Competição de Arquitetura Kaira Looro 2021 – Casa das mulheres
- Inscrições antecipadas | 16/01/2021 – 02/28/2021
- Inscrições normais | 1/03/2021 – 28/03/2021
- Inscrições atrasadas | 29/03/2021 – 30/04/2021
- Prazo resposta às perguntas frequentes | 8/05/2021
- Prazo envio de documentos | 30/05/2021
- Avaliação do júri | 13-20/06/2021
- Anúncio dos resultados | 27/06/2021
Um concurso de arquitectura que promove a igualdade e combate a discriminação. O projecto vencedor será construído no sul do Senegal.
O desenvolvimento rural, a quebra de barreiras, a redução das desigualdades e a criação de um ambiente sustentável e estável dependem do trabalho árduo que cada membro da sociedade investe, tanto directa como indirectamente, no colectivo. A igualdade de género é crucial para a construção de uma sociedade equitativa na qual todos, com base nos seus antecedentes e recursos, podem dar um contributo fundamental para o desenvolvimento sustentável.
O “Kaira Looro Competition” é um concurso internacional de arquitectura para estudantes e jovens arquitectos, cujo objectivo é lançar as carreiras de novos talentos arquitectónicos, sensibilizar a comunidade internacional para os temas de emergência, e apoiar projectos humanitários.
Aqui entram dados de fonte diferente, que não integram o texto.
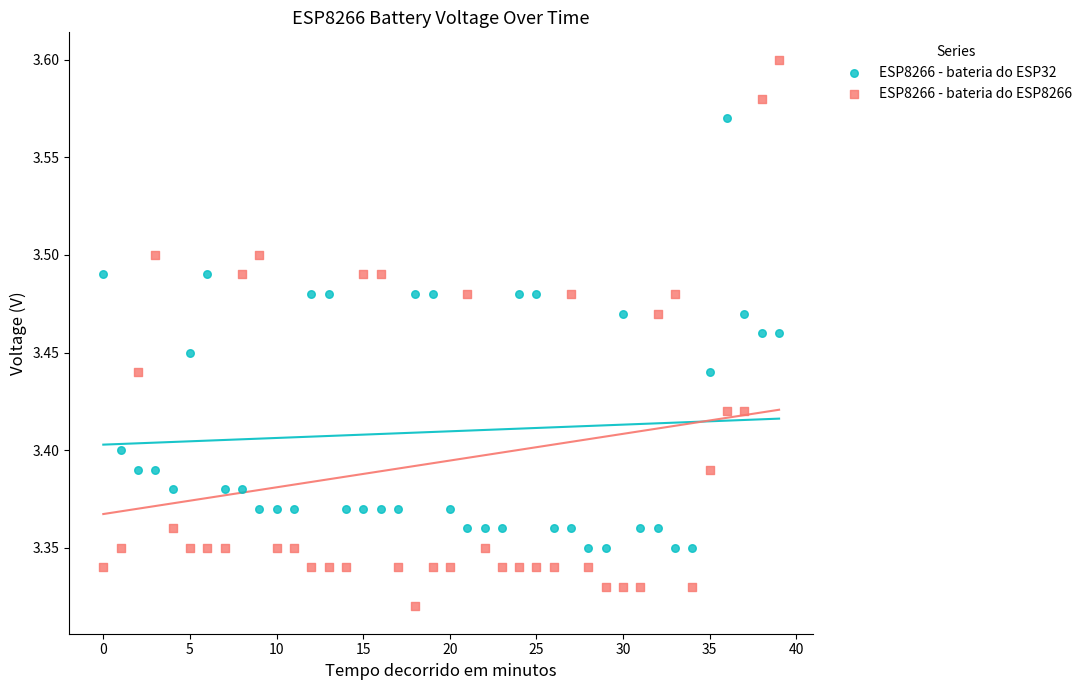

Which series has the widest spread of Y values?

ESP8266 - bateria do ESP8266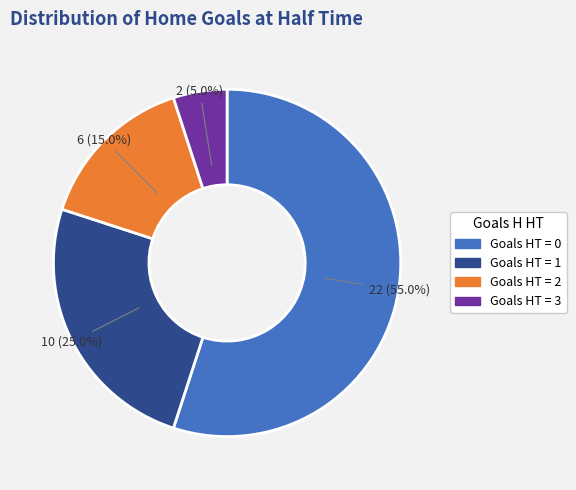

Do Goals HT = 1 and Goals HT = 0 together represent more than half of the pie?

Yes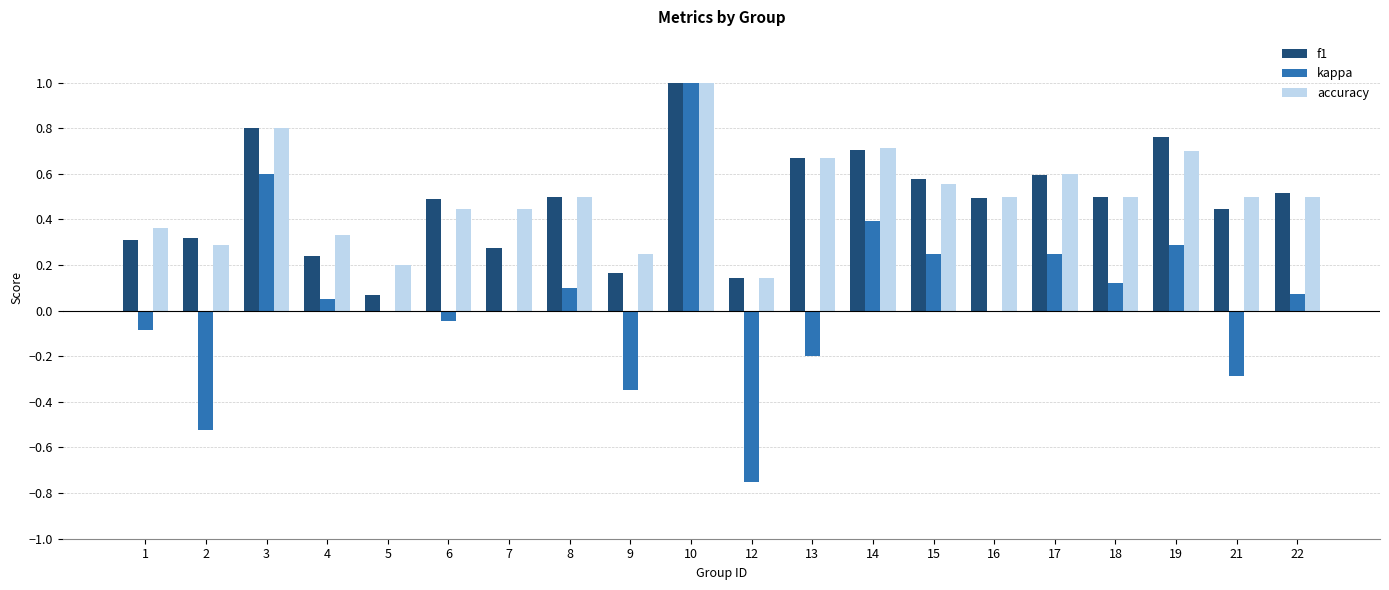

The kappa series shows 0.0 at 16. True or false?

True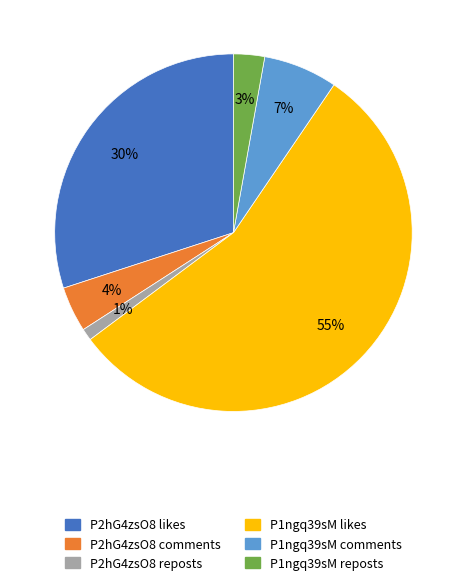

Is there a majority slice in this chart?

Yes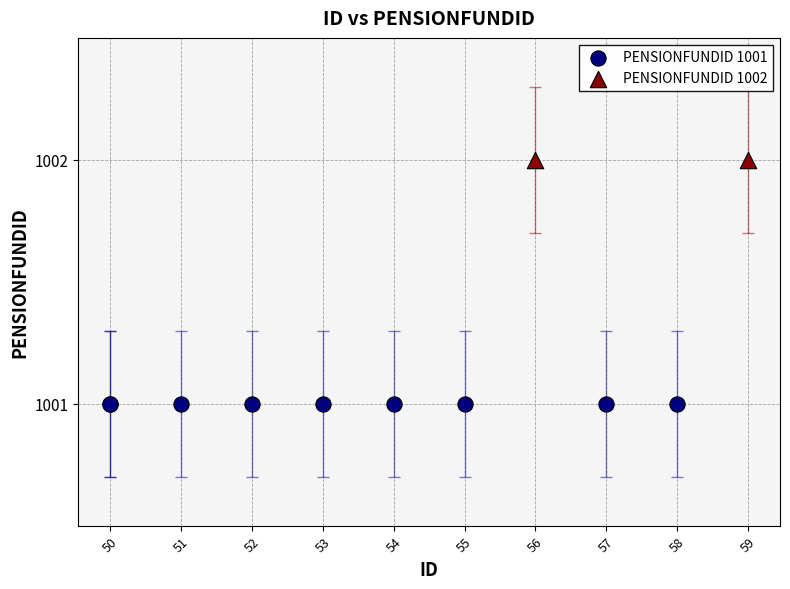

What are all the series names shown in the legend?

PENSIONFUNDID 1001, PENSIONFUNDID 1002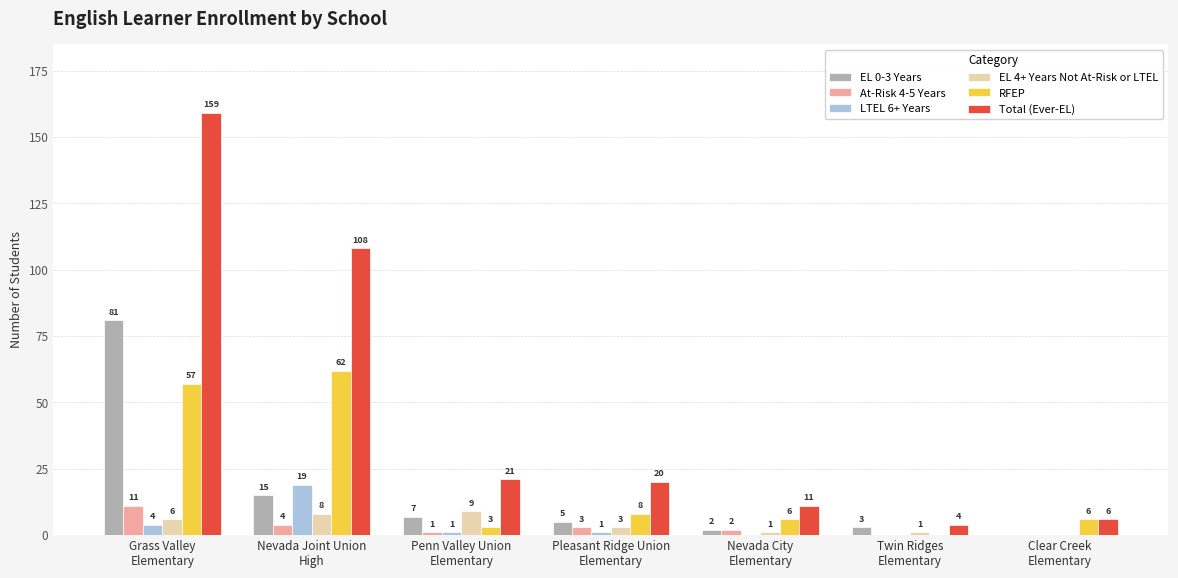

Count the number of categories in the chart.

7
Os parceiros da edição de 2021 incluem instituições internacionais do sector “Igualdade de Género”, entre as quais: WGDD da Comissão da União Africana, ONU Mulheres da África Ocidental e Central e o Ministério da Mulher, da Família, do Género e da Protecção da Criança do Senegal.
Arquitectos, designers, engenheiros, e estudantes de todo o mundo podem participar no concurso. É possível participar no concurso individualmente ou em equipas, com um requisito: a presença de indivíduos com menos de 35 anos de idade na equipa.
PRÉMIOS
1º Prêmio: 5.000€ + Construção + Estágio na Kengo Kuma & Associates
2º Prêmio: 1.000€ + Estágio na EMBT Miralles Tagliabue
3º Prêmio: 500€ + Estágio na SBGA
2 Menções Honrosas: 100€
5 Menções especiais
20 Finalistas
20 Top 50
Todos os projectos serão publicados no website do concurso e no seu livro oficial, transmitidos a 30 dos parceiros globais dos meios de comunicação social do concurso, e partilhados com parceiros institucionais.
JÚRI
Os trabalhos recebidos serão avaliados por um júri composto por arquitectos e instituições de destaque, entre os quais:
Kengo Kuma (Kengo Kuma & Associates)
Benedetta Tagliabue (EMBT Miralles Tagliabue)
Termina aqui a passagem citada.